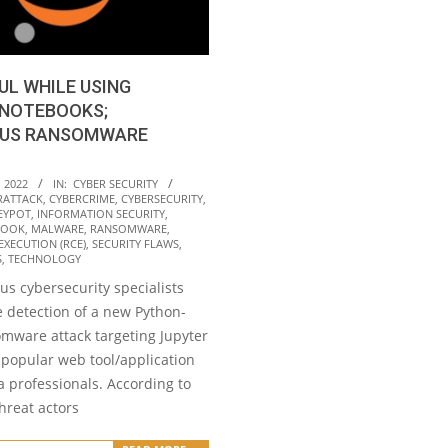
UL WHILE USING
 NOTEBOOKS;
US RANSOMWARE
 2022
IN:
CYBER SECURITY
RATTACK
,
CYBERCRIME
,
CYBERSECURITY
,
EYPOT
,
INFORMATION SECURITY
,
BOOK
,
MALWARE
,
RANSOMWARE
,
XECUTION (RCE)
,
SECURITY FLAWS
,
S
,
TECHNOLOGY
s cybersecurity specialists
e detection of a new Python-
mware attack targeting Jupyter
 popular web tool/application
 professionals. According to
threat actors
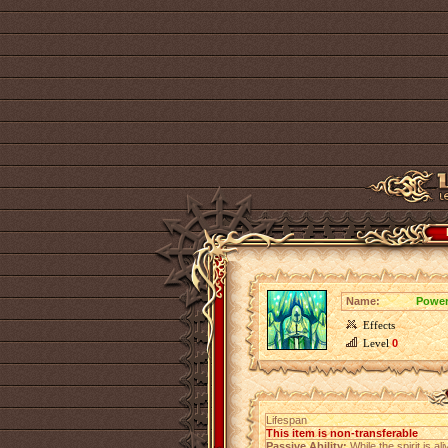
Name:
Power
Effects
Level
0
Lifespan
This item is non-transferable
Passive Ability:
While the spirit is a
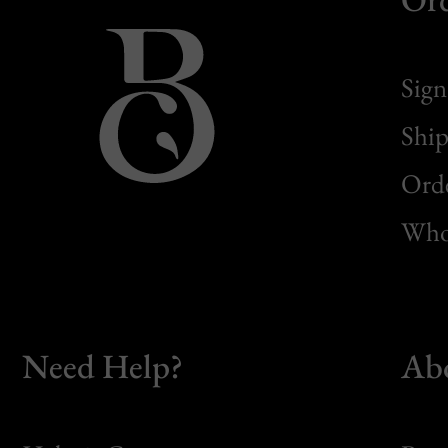
Sign
Ship
Orde
Whol
Need Help?
Ab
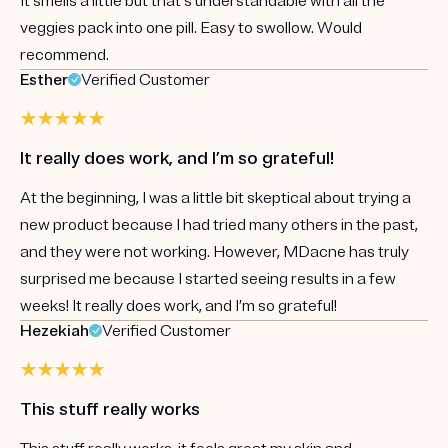
It smells a little but that's understandable with all the
veggies pack into one pill. Easy to swollow. Would
recommend.
Esther
Verified Customer
It really does work, and I’m so grateful!
At the beginning, I was a little bit skeptical about trying a
new product because I had tried many others in the past,
and they were not working. However, MDacne has truly
surprised me because I started seeing results in a few
weeks! It really does work, and I’m so grateful!
Hezekiah
Verified Customer
This stuff really works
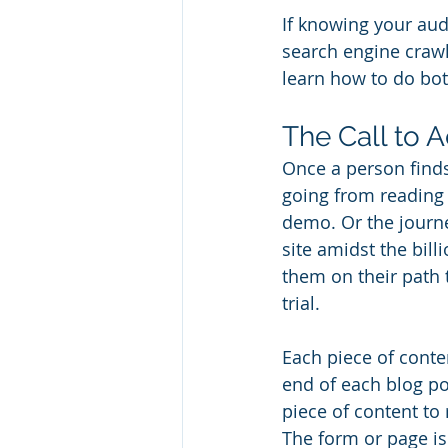
If knowing your audi
search engine crawle
learn how to do bot
The Call to A
Once a person finds
going from reading 
demo. Or the journ
site amidst the bil
them on their path 
trial. 
Each piece of conten
end of each blog po
piece of content to 
The form or page is 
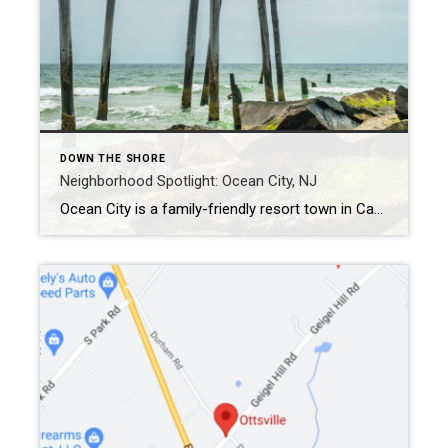
DOWN THE SHORE
Neighborhood Spotlight: Ocean City, NJ
Ocean City is a family-friendly resort town in Cape May County. The area showcases 8 miles of beaches for summertime fun along with year-round entertainment and recreation. The borough boasts guarded beaches, a bustling shopping and dining scene, and a 2.5-mile boardwalk. Ocean City has frequently landed on various “Top 10” lists for New Jersey […]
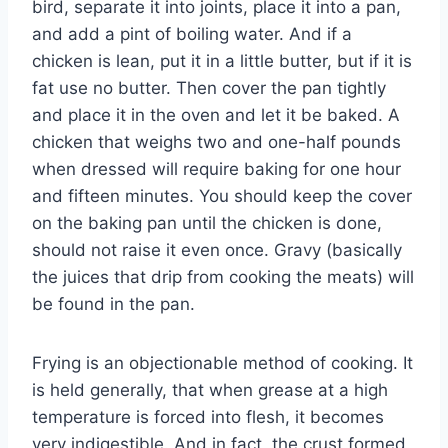
bird, separate it into joints, place it into a pan,
and add a pint of boiling water. And if a
chicken is lean, put it in a little butter, but if it is
fat use no butter. Then cover the pan tightly
and place it in the oven and let it be baked. A
chicken that weighs two and one-half pounds
when dressed will require baking for one hour
and fifteen minutes. You should keep the cover
on the baking pan until the chicken is done,
should not raise it even once. Gravy (basically
the juices that drip from cooking the meats) will
be found in the pan.
Frying is an objectionable method of cooking. It
is held generally, that when grease at a high
temperature is forced into flesh, it becomes
very indigestible. And in fact, the crust formed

PROBLEM DETAILS:
Print exactly the lines from the first line of the records above through the line containing "the juices that", both included, and leave the pictures out.

RESPONSE AREA:
UL WHILE USING
 NOTEBOOKS;
US RANSOMWARE
 2022
IN:
CYBER SECURITY
RATTACK
,
CYBERCRIME
,
CYBERSECURITY
,
EYPOT
,
INFORMATION SECURITY
,
BOOK
,
MALWARE
,
RANSOMWARE
,
XECUTION (RCE)
,
SECURITY FLAWS
,
S
,
TECHNOLOGY
s cybersecurity specialists
e detection of a new Python-
mware attack targeting Jupyter
 popular web tool/application
 professionals. According to
threat actors
Name:
Power
Effects
Level
0
Lifespan
This item is non-transferable
Passive Ability:
While the spirit is a
Sign
Ship
Orde
Whol
Need Help?
Ab
It smells a little but that's understandable with all the
veggies pack into one pill. Easy to swollow. Would
recommend.
Esther
Verified Customer
It really does work, and I’m so grateful!
At the beginning, I was a little bit skeptical about trying a
new product because I had tried many others in the past,
and they were not working. However, MDacne has truly
surprised me because I started seeing results in a few
weeks! It really does work, and I’m so grateful!
Hezekiah
Verified Customer
This stuff really works
If knowing your audi
search engine crawle
learn how to do bot
The Call to A
Once a person finds
going from reading 
demo. Or the journ
site amidst the bil
them on their path 
trial. 
Each piece of conten
end of each blog po
piece of content to 
The form or page is 
DOWN THE SHORE
Neighborhood Spotlight: Ocean City, NJ
Ocean City is a family-friendly resort town in Cape May County. The area showcases 8 miles of beaches for summertime fun along with year-round entertainment and recreation. The borough boasts guarded beaches, a bustling shopping and dining scene, and a 2.5-mile boardwalk. Ocean City has frequently landed on various “Top 10” lists for New Jersey […]
bird, separate it into joints, place it into a pan,
and add a pint of boiling water. And if a
chicken is lean, put it in a little butter, but if it is
fat use no butter. Then cover the pan tightly
and place it in the oven and let it be baked. A
chicken that weighs two and one-half pounds
when dressed will require baking for one hour
and fifteen minutes. You should keep the cover
on the baking pan until the chicken is done,
should not raise it even once. Gravy (basically
the juices that drip from cooking the meats) will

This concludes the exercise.